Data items
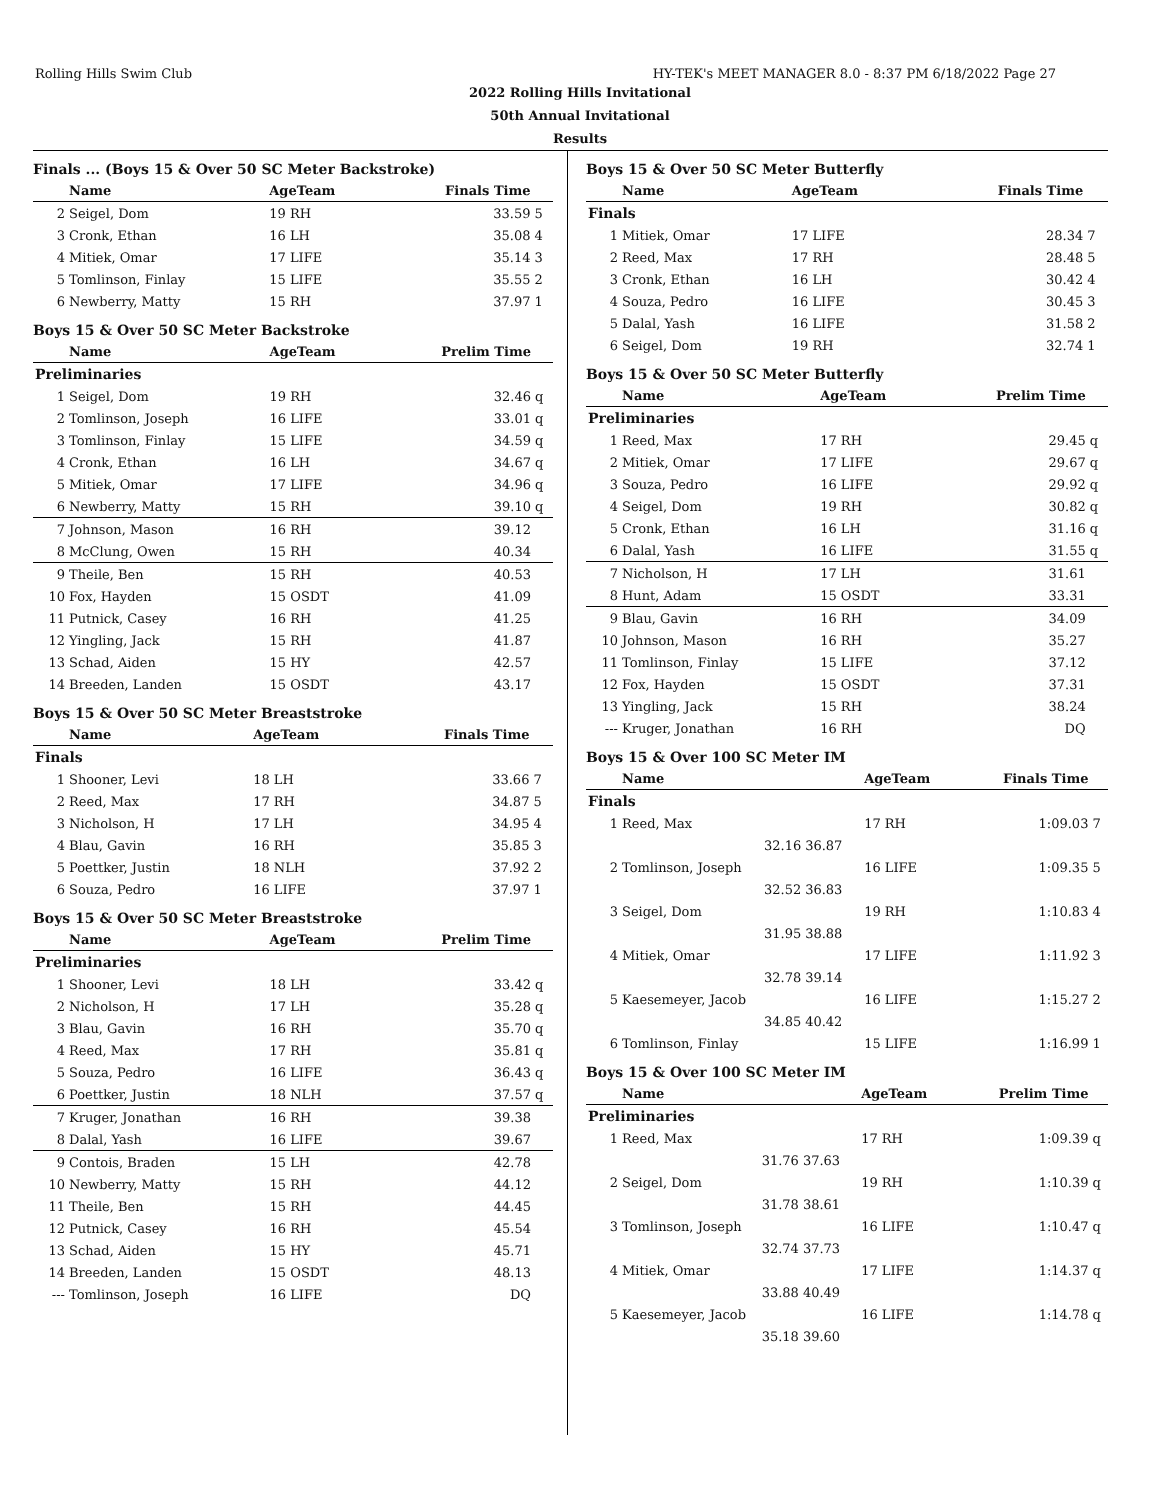Rolling Hills Swim Club HY-TEK's MEET MANAGER 8.0 - 8:37 PM 6/18/2022 Page 27
2022 Rolling Hills Invitational
50th Annual Invitational
Results
Finals ... (Boys 15 & Over 50 SC Meter Backstroke)
| | Name | AgeTeam | Finals Time | |
| --- | --- | --- | --- | --- |
| 2 | Seigel, Dom | 19 RH | 33.59 | 5 |
| 3 | Cronk, Ethan | 16 LH | 35.08 | 4 |
| 4 | Mitiek, Omar | 17 LIFE | 35.14 | 3 |
| 5 | Tomlinson, Finlay | 15 LIFE | 35.55 | 2 |
| 6 | Newberry, Matty | 15 RH | 37.97 | 1 |
Boys 15 & Over 50 SC Meter Backstroke
| | Name | AgeTeam | Prelim Time | |
| --- | --- | --- | --- | --- |
| Preliminaries | | | | |
| 1 | Seigel, Dom | 19 RH | 32.46 | q |
| 2 | Tomlinson, Joseph | 16 LIFE | 33.01 | q |
| 3 | Tomlinson, Finlay | 15 LIFE | 34.59 | q |
| 4 | Cronk, Ethan | 16 LH | 34.67 | q |
| 5 | Mitiek, Omar | 17 LIFE | 34.96 | q |
| 6 | Newberry, Matty | 15 RH | 39.10 | q |
| 7 | Johnson, Mason | 16 RH | 39.12 | |
| 8 | McClung, Owen | 15 RH | 40.34 | |
| 9 | Theile, Ben | 15 RH | 40.53 | |
| 10 | Fox, Hayden | 15 OSDT | 41.09 | |
| 11 | Putnick, Casey | 16 RH | 41.25 | |
| 12 | Yingling, Jack | 15 RH | 41.87 | |
| 13 | Schad, Aiden | 15 HY | 42.57 | |
| 14 | Breeden, Landen | 15 OSDT | 43.17 | |
Boys 15 & Over 50 SC Meter Breaststroke
| | Name | AgeTeam | Finals Time | |
| --- | --- | --- | --- | --- |
| Finals | | | | |
| 1 | Shooner, Levi | 18 LH | 33.66 | 7 |
| 2 | Reed, Max | 17 RH | 34.87 | 5 |
| 3 | Nicholson, H | 17 LH | 34.95 | 4 |
| 4 | Blau, Gavin | 16 RH | 35.85 | 3 |
| 5 | Poettker, Justin | 18 NLH | 37.92 | 2 |
| 6 | Souza, Pedro | 16 LIFE | 37.97 | 1 |
Boys 15 & Over 50 SC Meter Breaststroke
| | Name | AgeTeam | Prelim Time | |
| --- | --- | --- | --- | --- |
| Preliminaries | | | | |
| 1 | Shooner, Levi | 18 LH | 33.42 | q |
| 2 | Nicholson, H | 17 LH | 35.28 | q |
| 3 | Blau, Gavin | 16 RH | 35.70 | q |
| 4 | Reed, Max | 17 RH | 35.81 | q |
| 5 | Souza, Pedro | 16 LIFE | 36.43 | q |
| 6 | Poettker, Justin | 18 NLH | 37.57 | q |
| 7 | Kruger, Jonathan | 16 RH | 39.38 | |
| 8 | Dalal, Yash | 16 LIFE | 39.67 | |
| 9 | Contois, Braden | 15 LH | 42.78 | |
| 10 | Newberry, Matty | 15 RH | 44.12 | |
| 11 | Theile, Ben | 15 RH | 44.45 | |
| 12 | Putnick, Casey | 16 RH | 45.54 | |
| 13 | Schad, Aiden | 15 HY | 45.71 | |
| 14 | Breeden, Landen | 15 OSDT | 48.13 | |
| --- | Tomlinson, Joseph | 16 LIFE | DQ | |
Boys 15 & Over 50 SC Meter Butterfly
| | Name | AgeTeam | Finals Time | |
| --- | --- | --- | --- | --- |
| Finals | | | | |
| 1 | Mitiek, Omar | 17 LIFE | 28.34 | 7 |
| 2 | Reed, Max | 17 RH | 28.48 | 5 |
| 3 | Cronk, Ethan | 16 LH | 30.42 | 4 |
| 4 | Souza, Pedro | 16 LIFE | 30.45 | 3 |
| 5 | Dalal, Yash | 16 LIFE | 31.58 | 2 |
| 6 | Seigel, Dom | 19 RH | 32.74 | 1 |
Boys 15 & Over 50 SC Meter Butterfly
| | Name | AgeTeam | Prelim Time | |
| --- | --- | --- | --- | --- |
| Preliminaries | | | | |
| 1 | Reed, Max | 17 RH | 29.45 | q |
| 2 | Mitiek, Omar | 17 LIFE | 29.67 | q |
| 3 | Souza, Pedro | 16 LIFE | 29.92 | q |
| 4 | Seigel, Dom | 19 RH | 30.82 | q |
| 5 | Cronk, Ethan | 16 LH | 31.16 | q |
| 6 | Dalal, Yash | 16 LIFE | 31.55 | q |
| 7 | Nicholson, H | 17 LH | 31.61 | |
| 8 | Hunt, Adam | 15 OSDT | 33.31 | |
| 9 | Blau, Gavin | 16 RH | 34.09 | |
| 10 | Johnson, Mason | 16 RH | 35.27 | |
| 11 | Tomlinson, Finlay | 15 LIFE | 37.12 | |
| 12 | Fox, Hayden | 15 OSDT | 37.31 | |
| 13 | Yingling, Jack | 15 RH | 38.24 | |
| --- | Kruger, Jonathan | 16 RH | DQ | |
Boys 15 & Over 100 SC Meter IM
| | Name | | AgeTeam | Finals Time | |
| --- | --- | --- | --- | --- | --- |
| Finals | | | | | |
| 1 | Reed, Max | | 17 RH | 1:09.03 | 7 |
| | 32.16 | 36.87 | | | |
| 2 | Tomlinson, Joseph | | 16 LIFE | 1:09.35 | 5 |
| | 32.52 | 36.83 | | | |
| 3 | Seigel, Dom | | 19 RH | 1:10.83 | 4 |
| | 31.95 | 38.88 | | | |
| 4 | Mitiek, Omar | | 17 LIFE | 1:11.92 | 3 |
| | 32.78 | 39.14 | | | |
| 5 | Kaesemeyer, Jacob | | 16 LIFE | 1:15.27 | 2 |
| | 34.85 | 40.42 | | | |
| 6 | Tomlinson, Finlay | | 15 LIFE | 1:16.99 | 1 |
Boys 15 & Over 100 SC Meter IM
| | Name | | AgeTeam | Prelim Time | |
| --- | --- | --- | --- | --- | --- |
| Preliminaries | | | | | |
| 1 | Reed, Max | | 17 RH | 1:09.39 | q |
| | 31.76 | 37.63 | | | |
| 2 | Seigel, Dom | | 19 RH | 1:10.39 | q |
| | 31.78 | 38.61 | | | |
| 3 | Tomlinson, Joseph | | 16 LIFE | 1:10.47 | q |
| | 32.74 | 37.73 | | | |
| 4 | Mitiek, Omar | | 17 LIFE | 1:14.37 | q |
| | 33.88 | 40.49 | | | |
| 5 | Kaesemeyer, Jacob | | 16 LIFE | 1:14.78 | q |
| | 35.18 | 39.60 | | | |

TASK BRIEF: Pictures are to be left out; otherwise, retype exactly the lines from the first line of the data through the line containing "RH | 41.25 | |".

RESPONSE:
Rolling Hills Swim Club HY-TEK's MEET MANAGER 8.0 - 8:37 PM 6/18/2022 Page 27
2022 Rolling Hills Invitational
50th Annual Invitational
Results
Finals ... (Boys 15 & Over 50 SC Meter Backstroke)
| | Name | AgeTeam | Finals Time | |
| --- | --- | --- | --- | --- |
| 2 | Seigel, Dom | 19 RH | 33.59 | 5 |
| 3 | Cronk, Ethan | 16 LH | 35.08 | 4 |
| 4 | Mitiek, Omar | 17 LIFE | 35.14 | 3 |
| 5 | Tomlinson, Finlay | 15 LIFE | 35.55 | 2 |
| 6 | Newberry, Matty | 15 RH | 37.97 | 1 |
Boys 15 & Over 50 SC Meter Backstroke
| | Name | AgeTeam | Prelim Time | |
| --- | --- | --- | --- | --- |
| Preliminaries | | | | |
| 1 | Seigel, Dom | 19 RH | 32.46 | q |
| 2 | Tomlinson, Joseph | 16 LIFE | 33.01 | q |
| 3 | Tomlinson, Finlay | 15 LIFE | 34.59 | q |
| 4 | Cronk, Ethan | 16 LH | 34.67 | q |
| 5 | Mitiek, Omar | 17 LIFE | 34.96 | q |
| 6 | Newberry, Matty | 15 RH | 39.10 | q |
| 7 | Johnson, Mason | 16 RH | 39.12 | |
| 8 | McClung, Owen | 15 RH | 40.34 | |
| 9 | Theile, Ben | 15 RH | 40.53 | |
| 10 | Fox, Hayden | 15 OSDT | 41.09 | |
| 11 | Putnick, Casey | 16 RH | 41.25 | |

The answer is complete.